PROBLEM TO SOLVE:
The answer must consist of each line of the records below that contains the string "corpus".

═══ MATERIAL FOR THIS EXERCISE ═══

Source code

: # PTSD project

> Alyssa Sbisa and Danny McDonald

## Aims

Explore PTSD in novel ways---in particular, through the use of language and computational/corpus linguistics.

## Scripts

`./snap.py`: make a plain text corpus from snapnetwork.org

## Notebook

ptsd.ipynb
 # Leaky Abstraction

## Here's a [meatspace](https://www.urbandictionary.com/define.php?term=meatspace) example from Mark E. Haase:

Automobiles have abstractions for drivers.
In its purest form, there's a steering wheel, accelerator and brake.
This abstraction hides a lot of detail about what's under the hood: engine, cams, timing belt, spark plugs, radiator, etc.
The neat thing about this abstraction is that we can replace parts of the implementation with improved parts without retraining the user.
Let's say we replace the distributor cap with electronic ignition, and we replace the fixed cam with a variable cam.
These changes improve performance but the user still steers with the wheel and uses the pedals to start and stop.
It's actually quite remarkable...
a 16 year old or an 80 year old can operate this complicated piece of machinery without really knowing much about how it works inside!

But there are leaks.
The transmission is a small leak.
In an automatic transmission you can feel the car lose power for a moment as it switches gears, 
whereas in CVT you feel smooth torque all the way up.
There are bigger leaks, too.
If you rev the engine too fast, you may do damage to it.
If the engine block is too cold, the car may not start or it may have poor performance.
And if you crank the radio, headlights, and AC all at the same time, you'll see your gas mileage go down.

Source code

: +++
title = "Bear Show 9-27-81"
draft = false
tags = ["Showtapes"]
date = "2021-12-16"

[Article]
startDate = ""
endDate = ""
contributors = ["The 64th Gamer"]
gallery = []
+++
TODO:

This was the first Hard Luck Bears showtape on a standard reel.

═══
═══ MATERIAL FOR THIS EXERCISE ═══

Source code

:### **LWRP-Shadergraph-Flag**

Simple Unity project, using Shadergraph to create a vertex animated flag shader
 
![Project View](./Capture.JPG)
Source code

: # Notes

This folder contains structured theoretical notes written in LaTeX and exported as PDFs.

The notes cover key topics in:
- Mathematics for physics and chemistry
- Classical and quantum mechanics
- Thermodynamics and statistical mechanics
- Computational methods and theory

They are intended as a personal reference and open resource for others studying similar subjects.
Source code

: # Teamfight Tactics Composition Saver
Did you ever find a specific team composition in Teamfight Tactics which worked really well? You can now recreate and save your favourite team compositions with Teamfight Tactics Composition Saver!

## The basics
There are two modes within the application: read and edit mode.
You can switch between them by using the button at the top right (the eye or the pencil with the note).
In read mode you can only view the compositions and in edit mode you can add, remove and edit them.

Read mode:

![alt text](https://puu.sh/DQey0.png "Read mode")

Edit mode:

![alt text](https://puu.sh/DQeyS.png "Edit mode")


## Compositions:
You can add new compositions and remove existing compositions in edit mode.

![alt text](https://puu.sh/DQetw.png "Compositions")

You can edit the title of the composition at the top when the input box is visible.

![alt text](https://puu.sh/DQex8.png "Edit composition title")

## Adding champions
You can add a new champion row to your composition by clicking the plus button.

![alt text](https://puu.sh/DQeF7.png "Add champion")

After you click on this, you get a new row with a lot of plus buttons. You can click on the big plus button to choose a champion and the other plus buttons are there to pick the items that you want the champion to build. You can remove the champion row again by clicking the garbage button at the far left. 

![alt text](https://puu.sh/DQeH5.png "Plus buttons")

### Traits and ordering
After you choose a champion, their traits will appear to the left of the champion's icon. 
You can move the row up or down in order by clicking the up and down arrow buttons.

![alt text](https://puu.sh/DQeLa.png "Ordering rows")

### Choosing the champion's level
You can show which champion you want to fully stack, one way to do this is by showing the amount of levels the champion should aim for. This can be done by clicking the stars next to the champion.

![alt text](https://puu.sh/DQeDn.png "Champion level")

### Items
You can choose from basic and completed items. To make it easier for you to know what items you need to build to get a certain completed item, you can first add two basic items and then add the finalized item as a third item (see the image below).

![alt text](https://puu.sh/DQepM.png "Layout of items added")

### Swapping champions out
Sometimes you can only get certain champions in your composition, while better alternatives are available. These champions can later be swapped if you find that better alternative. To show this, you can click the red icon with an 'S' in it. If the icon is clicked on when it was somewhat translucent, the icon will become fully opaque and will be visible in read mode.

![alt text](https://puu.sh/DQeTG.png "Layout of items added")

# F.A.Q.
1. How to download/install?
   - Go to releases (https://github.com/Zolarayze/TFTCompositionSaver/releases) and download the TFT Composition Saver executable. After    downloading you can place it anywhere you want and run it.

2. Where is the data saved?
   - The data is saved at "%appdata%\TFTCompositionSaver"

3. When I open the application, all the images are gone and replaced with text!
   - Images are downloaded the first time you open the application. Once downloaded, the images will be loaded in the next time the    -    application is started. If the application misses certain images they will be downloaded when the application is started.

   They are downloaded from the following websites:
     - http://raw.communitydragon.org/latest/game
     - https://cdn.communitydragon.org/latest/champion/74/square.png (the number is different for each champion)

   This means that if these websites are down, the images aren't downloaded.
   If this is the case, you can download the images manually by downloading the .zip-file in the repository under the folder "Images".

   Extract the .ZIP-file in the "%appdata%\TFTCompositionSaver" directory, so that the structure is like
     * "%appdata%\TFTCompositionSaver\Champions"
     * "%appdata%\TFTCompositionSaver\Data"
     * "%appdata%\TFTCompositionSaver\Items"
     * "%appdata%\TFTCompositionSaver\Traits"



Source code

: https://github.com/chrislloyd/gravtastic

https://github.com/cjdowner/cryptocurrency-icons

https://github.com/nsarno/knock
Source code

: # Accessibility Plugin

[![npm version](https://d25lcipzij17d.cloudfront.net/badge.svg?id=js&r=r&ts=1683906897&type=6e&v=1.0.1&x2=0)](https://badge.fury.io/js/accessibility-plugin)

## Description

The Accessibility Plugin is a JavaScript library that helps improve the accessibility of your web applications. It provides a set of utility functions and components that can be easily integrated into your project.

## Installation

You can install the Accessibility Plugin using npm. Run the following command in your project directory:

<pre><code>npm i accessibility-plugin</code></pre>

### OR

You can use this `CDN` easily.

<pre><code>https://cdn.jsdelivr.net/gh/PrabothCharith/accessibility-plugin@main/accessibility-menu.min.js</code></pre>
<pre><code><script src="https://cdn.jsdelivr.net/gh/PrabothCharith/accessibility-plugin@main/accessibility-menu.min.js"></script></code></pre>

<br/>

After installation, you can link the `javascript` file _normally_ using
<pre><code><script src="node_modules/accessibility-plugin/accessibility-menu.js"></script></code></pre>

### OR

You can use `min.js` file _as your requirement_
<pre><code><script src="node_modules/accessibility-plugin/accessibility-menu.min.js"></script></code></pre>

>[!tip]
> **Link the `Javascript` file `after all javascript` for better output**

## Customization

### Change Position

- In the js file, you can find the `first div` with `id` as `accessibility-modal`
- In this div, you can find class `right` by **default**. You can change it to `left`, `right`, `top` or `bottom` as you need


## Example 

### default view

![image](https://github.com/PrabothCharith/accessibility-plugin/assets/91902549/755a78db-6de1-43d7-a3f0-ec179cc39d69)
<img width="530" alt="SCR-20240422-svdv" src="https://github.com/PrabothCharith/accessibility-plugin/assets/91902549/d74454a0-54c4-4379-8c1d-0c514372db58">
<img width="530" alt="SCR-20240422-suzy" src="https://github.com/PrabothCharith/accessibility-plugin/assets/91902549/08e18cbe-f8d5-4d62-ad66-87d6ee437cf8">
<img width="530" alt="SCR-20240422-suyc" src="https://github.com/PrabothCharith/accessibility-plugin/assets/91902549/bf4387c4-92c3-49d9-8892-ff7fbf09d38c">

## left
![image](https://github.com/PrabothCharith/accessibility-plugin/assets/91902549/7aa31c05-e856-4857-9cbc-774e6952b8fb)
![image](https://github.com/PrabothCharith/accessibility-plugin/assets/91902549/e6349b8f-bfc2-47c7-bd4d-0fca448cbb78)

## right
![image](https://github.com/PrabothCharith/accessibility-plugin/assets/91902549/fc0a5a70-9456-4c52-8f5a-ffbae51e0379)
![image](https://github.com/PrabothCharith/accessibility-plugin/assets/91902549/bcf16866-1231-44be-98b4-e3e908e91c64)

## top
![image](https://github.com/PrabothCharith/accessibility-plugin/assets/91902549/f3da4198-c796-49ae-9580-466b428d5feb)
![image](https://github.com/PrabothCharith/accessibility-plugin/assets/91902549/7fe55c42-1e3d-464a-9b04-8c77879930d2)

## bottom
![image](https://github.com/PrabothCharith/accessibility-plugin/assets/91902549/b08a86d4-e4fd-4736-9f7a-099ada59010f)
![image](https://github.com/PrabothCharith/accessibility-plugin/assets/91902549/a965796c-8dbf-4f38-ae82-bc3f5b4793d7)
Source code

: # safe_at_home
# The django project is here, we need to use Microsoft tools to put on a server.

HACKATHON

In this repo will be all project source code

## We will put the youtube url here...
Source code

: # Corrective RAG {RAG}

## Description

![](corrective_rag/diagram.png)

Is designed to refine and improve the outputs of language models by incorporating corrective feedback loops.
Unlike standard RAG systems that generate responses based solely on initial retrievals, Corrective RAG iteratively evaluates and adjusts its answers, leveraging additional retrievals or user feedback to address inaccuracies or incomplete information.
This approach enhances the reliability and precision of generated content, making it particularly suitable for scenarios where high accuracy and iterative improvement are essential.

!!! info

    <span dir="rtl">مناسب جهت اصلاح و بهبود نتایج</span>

═══
═══ MATERIAL FOR THIS EXERCISE ═══

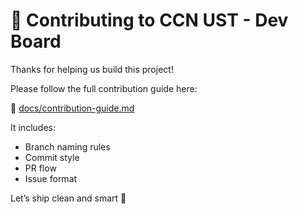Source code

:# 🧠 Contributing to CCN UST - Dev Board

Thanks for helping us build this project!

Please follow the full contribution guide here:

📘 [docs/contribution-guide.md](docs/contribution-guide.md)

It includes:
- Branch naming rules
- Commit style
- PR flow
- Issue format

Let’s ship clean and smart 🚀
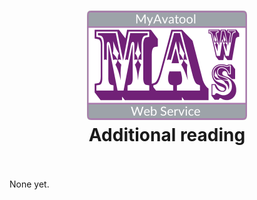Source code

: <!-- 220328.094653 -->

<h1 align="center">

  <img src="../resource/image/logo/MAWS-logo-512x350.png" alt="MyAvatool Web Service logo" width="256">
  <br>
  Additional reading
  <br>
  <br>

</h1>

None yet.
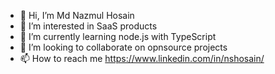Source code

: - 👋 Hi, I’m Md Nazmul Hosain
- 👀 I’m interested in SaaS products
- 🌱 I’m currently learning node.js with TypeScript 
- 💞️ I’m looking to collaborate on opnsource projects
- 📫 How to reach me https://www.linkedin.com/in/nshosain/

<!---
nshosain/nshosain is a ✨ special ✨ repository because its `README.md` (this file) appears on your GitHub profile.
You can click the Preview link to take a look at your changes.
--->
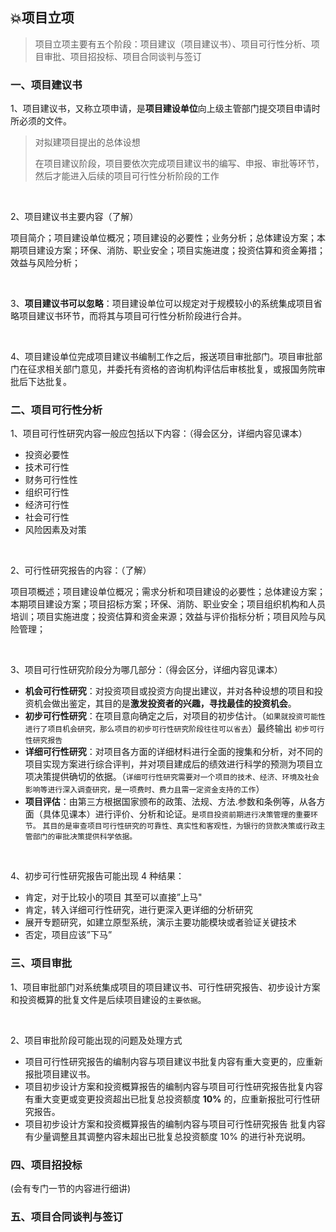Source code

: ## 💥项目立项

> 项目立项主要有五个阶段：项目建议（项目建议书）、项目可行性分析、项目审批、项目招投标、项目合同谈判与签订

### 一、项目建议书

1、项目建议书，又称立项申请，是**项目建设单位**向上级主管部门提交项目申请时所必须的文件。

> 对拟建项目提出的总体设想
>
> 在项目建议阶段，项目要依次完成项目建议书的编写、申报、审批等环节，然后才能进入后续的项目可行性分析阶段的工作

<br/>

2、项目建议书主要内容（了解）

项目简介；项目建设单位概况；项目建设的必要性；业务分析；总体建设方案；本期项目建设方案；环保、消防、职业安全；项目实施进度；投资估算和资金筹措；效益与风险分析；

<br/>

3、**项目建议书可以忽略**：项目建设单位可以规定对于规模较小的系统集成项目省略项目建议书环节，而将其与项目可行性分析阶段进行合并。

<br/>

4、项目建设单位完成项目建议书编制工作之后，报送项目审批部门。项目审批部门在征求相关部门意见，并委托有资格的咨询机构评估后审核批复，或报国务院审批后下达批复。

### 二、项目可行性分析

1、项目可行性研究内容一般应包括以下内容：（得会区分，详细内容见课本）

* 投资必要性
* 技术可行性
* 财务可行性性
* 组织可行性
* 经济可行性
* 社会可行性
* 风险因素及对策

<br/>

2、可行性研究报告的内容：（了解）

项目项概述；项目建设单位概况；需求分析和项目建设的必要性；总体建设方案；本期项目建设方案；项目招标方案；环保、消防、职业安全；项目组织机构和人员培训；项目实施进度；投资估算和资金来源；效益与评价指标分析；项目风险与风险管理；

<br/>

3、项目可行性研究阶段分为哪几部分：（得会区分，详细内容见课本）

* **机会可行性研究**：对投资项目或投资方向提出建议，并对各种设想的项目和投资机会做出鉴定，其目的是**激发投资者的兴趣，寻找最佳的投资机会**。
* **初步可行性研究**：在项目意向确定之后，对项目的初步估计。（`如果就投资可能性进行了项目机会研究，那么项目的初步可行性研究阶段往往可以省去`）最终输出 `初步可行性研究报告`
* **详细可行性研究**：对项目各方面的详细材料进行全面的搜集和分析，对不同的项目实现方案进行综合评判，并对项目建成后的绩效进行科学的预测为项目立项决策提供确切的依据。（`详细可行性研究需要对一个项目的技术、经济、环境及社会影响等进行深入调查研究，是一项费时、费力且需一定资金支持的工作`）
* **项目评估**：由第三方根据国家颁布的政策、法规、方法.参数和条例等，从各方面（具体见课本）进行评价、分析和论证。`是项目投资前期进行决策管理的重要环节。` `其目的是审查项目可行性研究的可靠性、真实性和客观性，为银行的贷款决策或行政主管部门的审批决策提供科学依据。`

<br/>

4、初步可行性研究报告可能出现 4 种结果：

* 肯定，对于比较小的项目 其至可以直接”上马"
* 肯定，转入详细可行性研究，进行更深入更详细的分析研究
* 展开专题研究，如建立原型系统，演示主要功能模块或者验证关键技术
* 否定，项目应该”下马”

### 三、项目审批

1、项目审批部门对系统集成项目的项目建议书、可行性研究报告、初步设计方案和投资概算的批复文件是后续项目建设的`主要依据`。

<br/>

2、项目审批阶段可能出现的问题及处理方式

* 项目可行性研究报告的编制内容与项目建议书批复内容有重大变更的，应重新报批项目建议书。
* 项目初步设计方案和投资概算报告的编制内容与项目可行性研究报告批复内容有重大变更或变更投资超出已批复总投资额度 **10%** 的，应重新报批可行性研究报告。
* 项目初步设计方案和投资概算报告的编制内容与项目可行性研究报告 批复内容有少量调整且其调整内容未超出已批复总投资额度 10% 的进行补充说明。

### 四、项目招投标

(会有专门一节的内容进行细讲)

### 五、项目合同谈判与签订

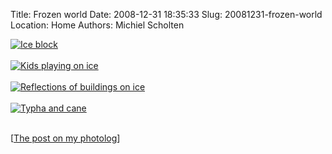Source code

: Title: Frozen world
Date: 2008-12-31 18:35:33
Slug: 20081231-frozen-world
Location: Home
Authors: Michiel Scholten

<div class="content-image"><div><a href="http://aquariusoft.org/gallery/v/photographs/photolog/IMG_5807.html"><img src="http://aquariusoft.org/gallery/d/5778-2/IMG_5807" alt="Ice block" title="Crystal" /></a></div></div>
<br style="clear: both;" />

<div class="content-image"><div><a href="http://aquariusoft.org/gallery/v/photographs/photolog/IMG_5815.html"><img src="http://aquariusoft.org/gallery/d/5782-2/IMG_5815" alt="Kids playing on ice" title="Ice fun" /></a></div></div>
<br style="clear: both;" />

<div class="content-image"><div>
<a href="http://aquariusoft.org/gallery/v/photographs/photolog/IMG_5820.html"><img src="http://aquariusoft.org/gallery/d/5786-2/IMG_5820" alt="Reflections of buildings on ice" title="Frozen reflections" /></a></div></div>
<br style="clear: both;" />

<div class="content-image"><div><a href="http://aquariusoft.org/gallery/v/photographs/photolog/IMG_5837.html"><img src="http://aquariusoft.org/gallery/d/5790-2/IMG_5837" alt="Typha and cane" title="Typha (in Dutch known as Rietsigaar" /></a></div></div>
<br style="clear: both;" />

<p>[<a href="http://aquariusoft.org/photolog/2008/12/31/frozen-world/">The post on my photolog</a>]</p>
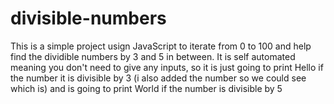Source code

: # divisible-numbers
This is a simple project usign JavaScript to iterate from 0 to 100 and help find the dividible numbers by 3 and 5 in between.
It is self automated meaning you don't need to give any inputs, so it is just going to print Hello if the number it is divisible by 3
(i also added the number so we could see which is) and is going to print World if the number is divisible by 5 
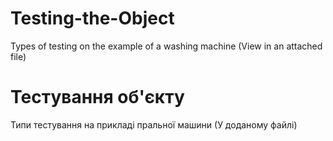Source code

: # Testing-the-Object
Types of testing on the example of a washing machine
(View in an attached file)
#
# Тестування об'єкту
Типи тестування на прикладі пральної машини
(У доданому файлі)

═══

RESPONSE TO THIS EXERCISE:
Explore PTSD in novel ways---in particular, through the use of language and computational/corpus linguistics.
`./snap.py`: make a plain text corpus from snapnetwork.org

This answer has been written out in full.